Work instructions: In the records below, copy everything from the line with "una cattiva idea!" down to the line with "donne à tous", word for word, including both of those lines. Leave out the picture markers.

Records shown:
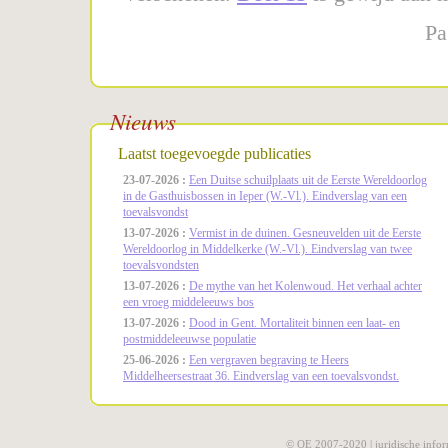
Pa
Nieuws
Laatst toegevoegde publicaties
23-07-2026 :
Een Duitse schuilplaats uit de Eerste Wereldoorlog
in de Gasthuisbossen in Ieper (W.-Vl.). Eindverslag van een
toevalsvondst
13-07-2026 :
Vermist in de duinen. Gesneuvelden uit de Eerste
Wereldoorlog in Middelkerke (W.-Vl.). Eindverslag van twee
toevalsvondsten
13-07-2026 :
De mythe van het Kolenwoud. Het verhaal achter
een vroeg middeleeuws bos
13-07-2026 :
Dood in Gent. Mortaliteit binnen een laat- en
postmiddeleeuwse populatie
25-06-2026 :
Een vergraven begraving te Heers
Middelheersestraat 36. Eindverslag van een toevalsvondst.
© OE 2007-2020 |
juridische infor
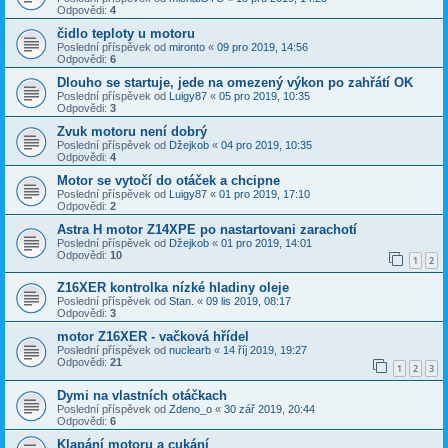
Odpovědi:
4
čidlo teploty u motoru
Poslední příspěvek od
mironto
«
09 pro 2019, 14:56
Odpovědi:
6
Dlouho se startuje, jede na omezený výkon po zahřátí OK
Poslední příspěvek od
Luigy87
«
05 pro 2019, 10:35
Odpovědi:
3
Zvuk motoru není dobrý
Poslední příspěvek od
Džejkob
«
04 pro 2019, 10:35
Odpovědi:
4
Motor se vytočí do otáček a chcipne
Poslední příspěvek od
Luigy87
«
01 pro 2019, 17:10
Odpovědi:
2
Astra H motor Z14XPE po nastartovani zarachotí
Poslední příspěvek od
Džejkob
«
01 pro 2019, 14:01
Odpovědi:
10
1
2
Z16XER kontrolka nízké hladiny oleje
Poslední příspěvek od
Stan.
«
09 lis 2019, 08:17
Odpovědi:
3
motor Z16XER - vačková hřídel
Poslední příspěvek od
nuclearb
«
14 říj 2019, 19:27
Odpovědi:
21
1
2
3
Dymi na vlastních otáčkach
Poslední příspěvek od
Zdeno_o
«
30 zář 2019, 20:44
Odpovědi:
6
Klapání motoru a cukání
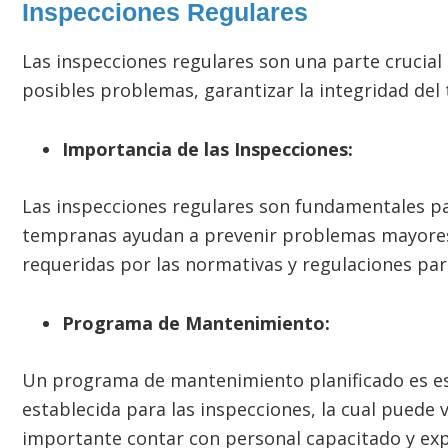
Inspecciones Regulares
Las inspecciones regulares son una parte crucia
posibles problemas, garantizar la integridad del
Importancia de las Inspecciones:
Las inspecciones regulares son fundamentales par
tempranas ayudan a prevenir problemas mayores 
requeridas por las normativas y regulaciones p
Programa de Mantenimiento:
Un programa de mantenimiento planificado es esen
establecida para las inspecciones, la cual puede
importante contar con personal capacitado y exper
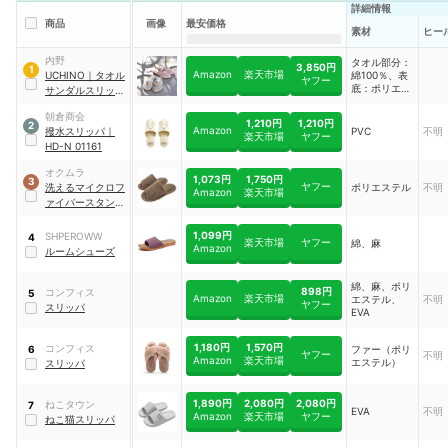
詳細情報
商品
画像
最安価格
素材
ヒー
内野
タオル部分：
3,850円
1
Amazon
楽天市場
UCHINO
｜
タオル
綿100％、表
ヤフー
底：ポリエス
サンダルスリッパ
テルスエー
｜
TRP35RE
ド/砂目
朝倉商会
1,210円
1,210円
2
Amazon
撥水スリッパ
｜
PVC
不明
楽天市場
ヤフー
HD-N 01161
オクムラ
1,073円
1,750円
3
ヤフー
洗えるマイクロフ
ポリエステル
不明
Amazon
楽天市場
ァイバースタンダ
ードスリッパ
1,099円
SHPEROWW
4
楽天市場
ヤフー
綿、麻
Amazon
ルームシューズ
綿、麻、ポリ
898円
コンフィス
5
Amazon
楽天市場
エステル、
不明
ヤフー
スリッパ
EVA
1,180円
1,570円
コンフィス
ファー（ポリ
6
ヤフー
不明
Amazon
楽天市場
エステル）
スリッパ
1,890円
2,080円
2,080円
ねこタウン
7
EVA
不明
Amazon
楽天市場
ヤフー
ねこ猫スリッパ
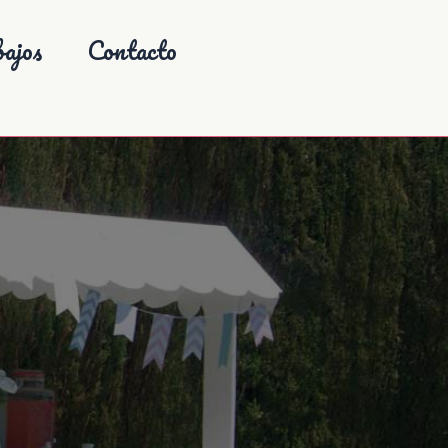
ajos
Contacto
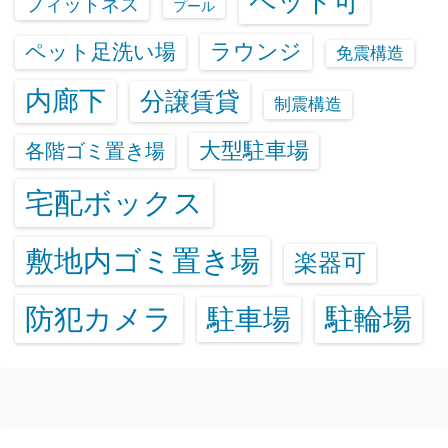
ペット可
フィットネス
プール
ラウンジ
ペット足洗い場
免震構造
内廊下
分譲賃貸
制震構造
大型駐車場
各階ゴミ置き場
宅配ボックス
敷地内ゴミ置き場
楽器可
防犯カメラ
駐輪場
駐車場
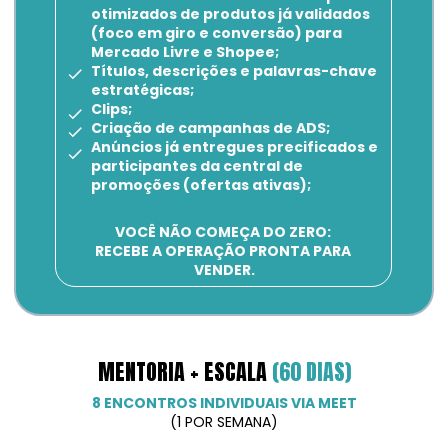
otimizados de produtos já validados 
(foco em giro e conversão) para 
Mercado Livre e Shopee;
Títulos, descrições e palavras-chave 
estratégicas;
Clips;
Criação de campanhas de ADS;
Anúncios já entregues precificados e 
participantes da central de 
promoções (ofertas ativas);
VOCÊ NÃO COMEÇA DO ZERO: 
RECEBE A OPERAÇÃO PRONTA PARA 
VENDER.
MENTORIA + ESCALA 
(60 DIAS)
8 ENCONTROS INDIVIDUAIS VIA MEET
(1 POR SEMANA)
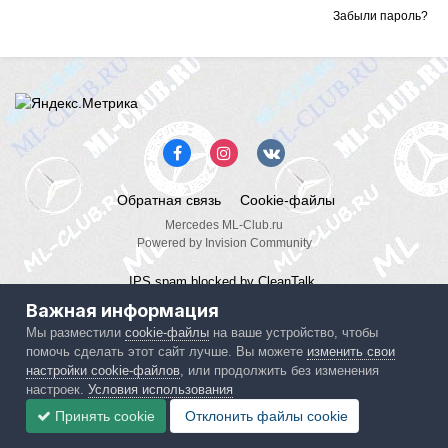
Забыли пароль?
Обратная связь
Cookie-файлы
Mercedes ML-Club.ru
Powered by Invision Community
IPS spam
blocked by CleanTalk.
Важная информация
Мы разместили
cookie-файлы
на ваше устройство, чтобы
помочь сделать этот сайт лучше. Вы можете
изменить свои
настройки cookie-файлов
, или продолжить без изменения
настроек.
Условия использования
Принять cookie
Отклонить файлы сookie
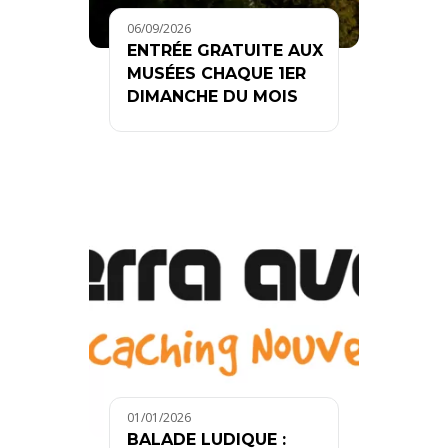
06/09/2026
ENTRÉE GRATUITE AUX
MUSÉES CHAQUE 1ER
DIMANCHE DU MOIS
01/01/2026
BALADE LUDIQUE :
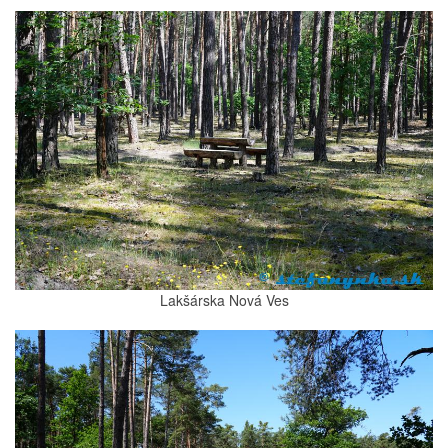
Lakšárska Nová Ves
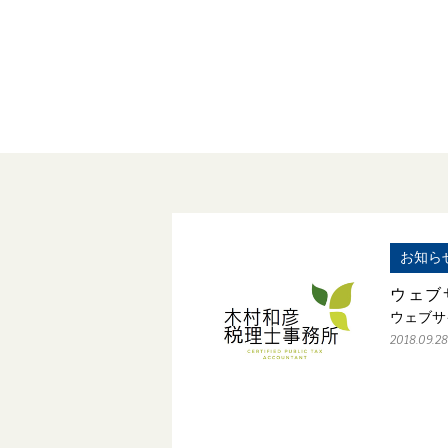
お知ら
ウェブ
ウェブサ
2018.09.28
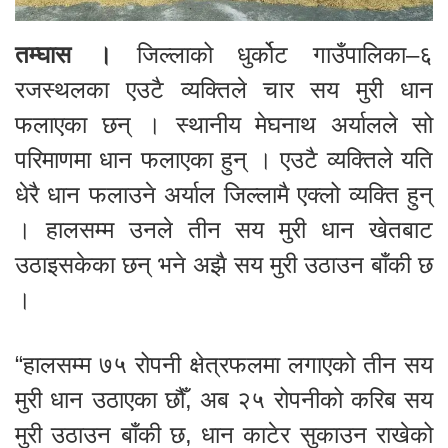
तम्घास ।
जिल्लाको धुर्कोट गाउँपालिका–६
रजस्थलका एउटै व्यक्तिले चार सय मुरी धान
फलाएका छन् । स्थानीय मेघनाथ अर्यालले सो
परिमाणमा धान फलाएका हुन् । एउटै व्यक्तिले यति
धेरै धान फलाउने अर्याल जिल्लामै एक्लो व्यक्ति हुन्
। हालसम्म उनले तीन सय मुरी धान खेतबाट
उठाइसकेका छन् भने अझै सय मुरी उठाउन बाँकी छ
।
“हालसम्म ७५ रोपनी क्षेत्रफलमा लगाएको तीन सय
मुरी धान उठाएका छौँ, अब २५ रोपनीको करिब सय
मुरी उठाउन बाँकी छ, धान काटेर सुकाउन राखेको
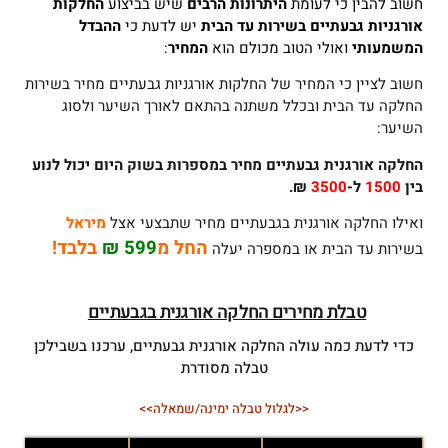
חשוב להבין כי לעומת
היתרונות הרבים
שיש בביצוע
החלקות
אורגניות גבעתיים
בשירות עד הבית
יש לדעת כי
ההבדל
המשמעותי
ואולי הטוב מכולם הוא
המחיר
:
חשוב לציין כי המחיר של החלקות אורגניות גבעתיים מחיר בשירות
החלקה עד הבית ובכלל משתנה בהתאם לאורך השיער ולסוג
השיער:
החלקה אורגנית גבעתיים
מחיר במספרות בשוק היום יכול לנוע
בין
1500
ל-
3500
₪.
ואילו החלקה אורגנית בגבעתיים מחיר שתבצעי אצל
מיראל
החל מ
599 ₪
בלבד!
בשירות עד הבית או במספרה יעלה
טבלת מחירים החלקה אורגנית בגבעתיים
כדי לדעת כמה עולה החלקה אורגנית גבעתיים, ערכנו בשבילכן
טבלה מסודרת
<<לגלול טבלה ימינה/שמאלה>>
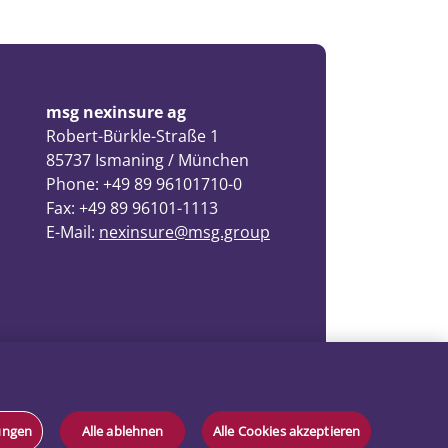
msg nexinsure ag
Robert-Bürkle-Straße 1
85737 Ismaning / München
Phone: +49 89 96101710-0
Fax: +49 89 96101-1113
E-Mail:
nexinsure@msg.group
lungen
Alle ablehnen
Alle Cookies akzeptieren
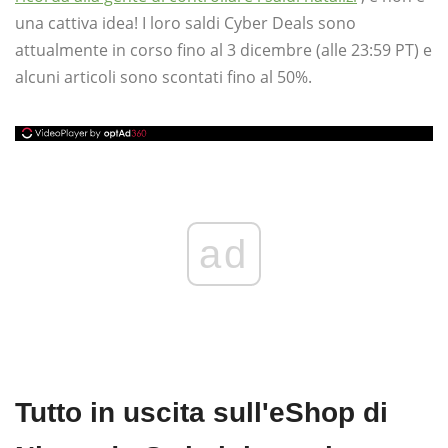
una cattiva idea! I loro saldi Cyber ​​Deals sono
attualmente in corso fino al 3 dicembre (alle 23:59 PT) e
alcuni articoli sono scontati fino al 50%.
ad
Tutto in uscita sull'eShop di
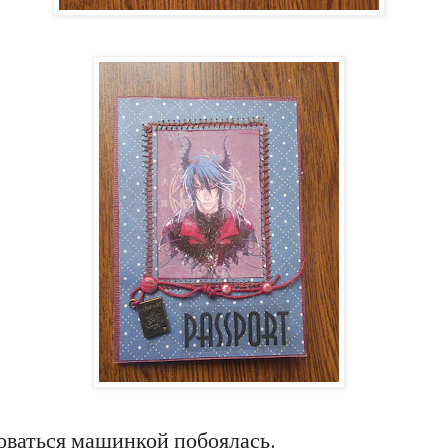
оваться машинкой побоялась.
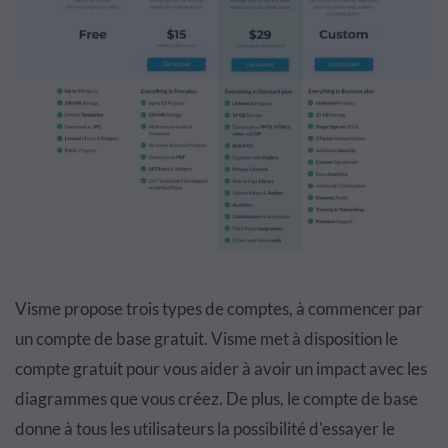
Visme propose trois types de comptes, à commencer par
un compte de base gratuit. Visme met à disposition le
compte gratuit pour vous aider à avoir un impact avec les
diagrammes que vous créez. De plus, le compte de base
donne à tous les utilisateurs la possibilité d'essayer le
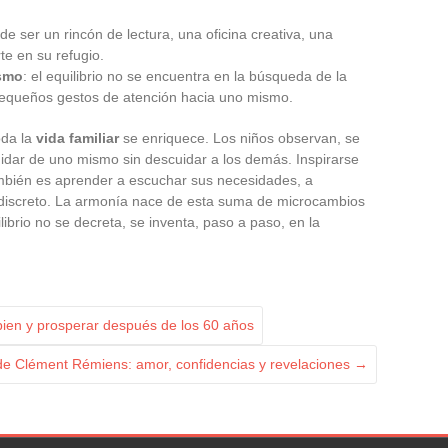
de ser un rincón de lectura, una oficina creativa, una
te en su refugio.
smo
: el equilibrio no se encuentra en la búsqueda de la
 pequeños gestos de atención hacia uno mismo.
oda la
vida familiar
se enriquece. Los niños observan, se
ar de uno mismo sin descuidar a los demás. Inspirarse
bién es aprender a escuchar sus necesidades, a
 discreto. La armonía nace de esta suma de microcambios
ibrio no se decreta, se inventa, paso a paso, en la
 bien y prosperar después de los 60 años
 de Clément Rémiens: amor, confidencias y revelaciones
→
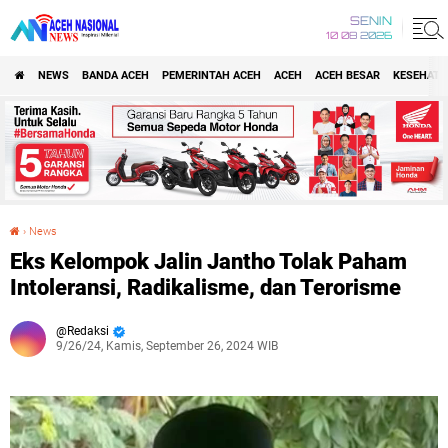
SENIN
10 08 2026
NEWS
BANDA ACEH
PEMERINTAH ACEH
ACEH
ACEH BESAR
KESEHATA
›
News
Eks Kelompok Jalin Jantho Tolak Paham Intoleransi, Radikalisme, dan Terorisme
Eks Kelompok Jalin Jantho Tolak Paham
Intoleransi, Radikalisme, dan Terorisme
Redaksi
9/26/24, Kamis, September 26, 2024 WIB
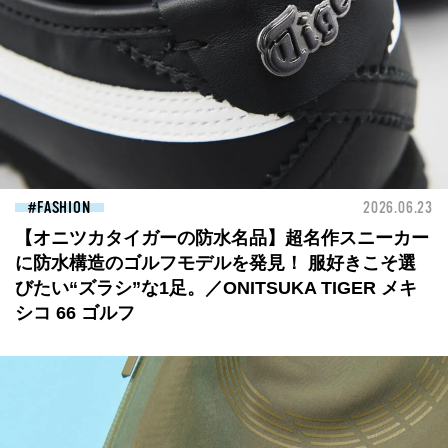
FASHION
2026.06.23
【オニツカタイガーの防水名品】超名作スニーカー
に防水構造のゴルフモデルを発見！ 服好きこそ選
びたい“ズラシ”な1足。／ONITSUKA TIGER メキ
シコ 66 ゴルフ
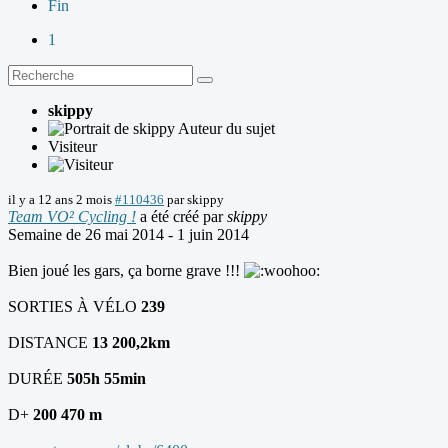
Fin
1
skippy
Auteur du sujet
Visiteur
il y a 12 ans 2 mois
#110436
par
skippy
Team VO² Cycling !
a été créé par
skippy
Semaine de 26 mai 2014 - 1 juin 2014
Bien joué les gars, ça borne grave !!!
SORTIES À VÉLO
239
DISTANCE
13 200,2km
DURÉE
505h 55min
D+
200 470 m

Answer space:
una cattiva idea! I loro saldi Cyber ​​Deals sono
attualmente in corso fino al 3 dicembre (alle 23:59 PT) e
alcuni articoli sono scontati fino al 50%.
ad
Tutto in uscita sull'eShop di
оваться машинкой побоялась.
Visme propose trois types de comptes, à commencer par
un compte de base gratuit. Visme met à disposition le
compte gratuit pour vous aider à avoir un impact avec les
diagrammes que vous créez. De plus, le compte de base
donne à tous les utilisateurs la possibilité d'essayer le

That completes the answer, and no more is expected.